Time-Critical Digital Twin Infrastructure: A Data Model and Synchronization Analysis Toward Vulnerable Road Users Safety in Road Intersections

Name: VICTOR MANUEL GARCIA MARTINEZ

Publication date: 16/12/2025

Examining board:

Namesort descending Role
CELSO JOSE MUNARO Examinador Interno
DIVANILSON RODRIGO CAMPELO Coorientador
FLÁVIO GERALDO COELHO ROCHA Examinador Externo
JEAN - MARIE BONNIN Examinador Externo
JULIANO ARAUJO WICKBOLDT Examinador Externo

Pages

Summary: The increasing complexity of urban mobility and the growing vulnerability of non-motorized road users have
intensified the need for intelligent, time-critical safety solutions at road intersections. This Thesis investigates whether current Digital Twin (DT) technologies and supporting infrastructures can meet the stringent temporal requirements of safety-critical applications in Intelligent Transportation Systems (ITS), with a specific focus on protecting Vulnerable Road Users (VRUs). To this end, a functional framework based entirely on open-source tools is proposed, comprising a replicable reference architecture, a semantic data model based on discrete risk states, and a methodology for assessing worst-case timing constraints. The
Thesis contributes a domain-specific ontology that formalizes the static and dynamic elements of digital road intersections and introduces a lightweight risk classification model that enables real-time inference within deterministic execution environments. A complementary analytical contribution establishes a worst-case network timing model using deterministic network calculus and evaluates synchronization flows over both traditional and Time-Sensitive Networking (TSN)-enabled infrastructures. Experimental validation was conducted using a hybrid DT implementation based on FIWARE and CARLA, deployed on an edge–cloud
platform enhanced with StarlingX. Results demonstrate that the DT-RI concept is functionally viable; however, current non-deterministic communication and computing infrastructures leave little room for the processing of safety-critical operations. Traditional networks were found to be unable to reliably maintain latency guarantees as the system scales with the number of intersections or sensing density. In contrast, TSN- based configurations consistently preserve ultra-low latency even under increased operational demands. Execution at the edge demonstrated acceptable average responsiveness; however, occasional delays were significant enough to compromise the remaining time available for risk inference, rendering cloud-based
processing approaches unsuitable for safety-critical decision loops.
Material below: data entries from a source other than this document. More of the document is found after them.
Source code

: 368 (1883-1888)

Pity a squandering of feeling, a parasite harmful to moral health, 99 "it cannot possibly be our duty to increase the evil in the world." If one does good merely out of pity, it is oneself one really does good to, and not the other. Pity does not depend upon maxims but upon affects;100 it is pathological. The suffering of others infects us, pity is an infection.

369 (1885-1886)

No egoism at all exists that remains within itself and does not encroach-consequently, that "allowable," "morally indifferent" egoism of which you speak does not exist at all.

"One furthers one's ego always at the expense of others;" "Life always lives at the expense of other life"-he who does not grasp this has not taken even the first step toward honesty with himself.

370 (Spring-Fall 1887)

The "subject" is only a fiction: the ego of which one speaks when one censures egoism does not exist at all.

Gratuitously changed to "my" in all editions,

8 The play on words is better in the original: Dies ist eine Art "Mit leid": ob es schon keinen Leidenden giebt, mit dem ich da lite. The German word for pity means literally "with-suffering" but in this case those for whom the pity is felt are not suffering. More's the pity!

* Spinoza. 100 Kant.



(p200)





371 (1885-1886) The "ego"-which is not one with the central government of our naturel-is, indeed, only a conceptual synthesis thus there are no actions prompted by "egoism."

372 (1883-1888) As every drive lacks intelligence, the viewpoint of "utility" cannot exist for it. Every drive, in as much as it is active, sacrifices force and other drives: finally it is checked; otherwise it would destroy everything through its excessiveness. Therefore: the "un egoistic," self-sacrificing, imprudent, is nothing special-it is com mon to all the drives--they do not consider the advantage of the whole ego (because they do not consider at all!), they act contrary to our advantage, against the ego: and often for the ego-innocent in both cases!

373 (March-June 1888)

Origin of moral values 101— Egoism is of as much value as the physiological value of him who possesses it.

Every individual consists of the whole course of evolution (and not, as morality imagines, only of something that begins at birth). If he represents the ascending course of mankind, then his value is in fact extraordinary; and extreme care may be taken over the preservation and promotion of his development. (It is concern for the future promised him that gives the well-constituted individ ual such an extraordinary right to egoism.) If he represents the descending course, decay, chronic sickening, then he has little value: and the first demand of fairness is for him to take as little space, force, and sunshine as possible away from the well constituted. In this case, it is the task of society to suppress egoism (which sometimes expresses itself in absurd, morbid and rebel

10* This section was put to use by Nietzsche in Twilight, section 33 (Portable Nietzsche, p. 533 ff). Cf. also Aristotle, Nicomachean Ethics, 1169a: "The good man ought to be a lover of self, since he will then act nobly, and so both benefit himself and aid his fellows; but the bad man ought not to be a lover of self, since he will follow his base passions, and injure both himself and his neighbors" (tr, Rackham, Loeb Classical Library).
These findings confirm that worst-case latency behavior, rather than average performance, should be used in such critical real-time operations. The Thesis, therefore, concludes that future DT-ITS systems must incorporate deterministic communication mechanisms and execute decision logic at the edge to ensure timely reaction. It further discusses that lightweight predictive methods are more suitable than high-complexity AI models when operating under stringent temporal constraints, reinforcing the principle that meeting decision deadlines is more critical than maximizing predictive sophistication.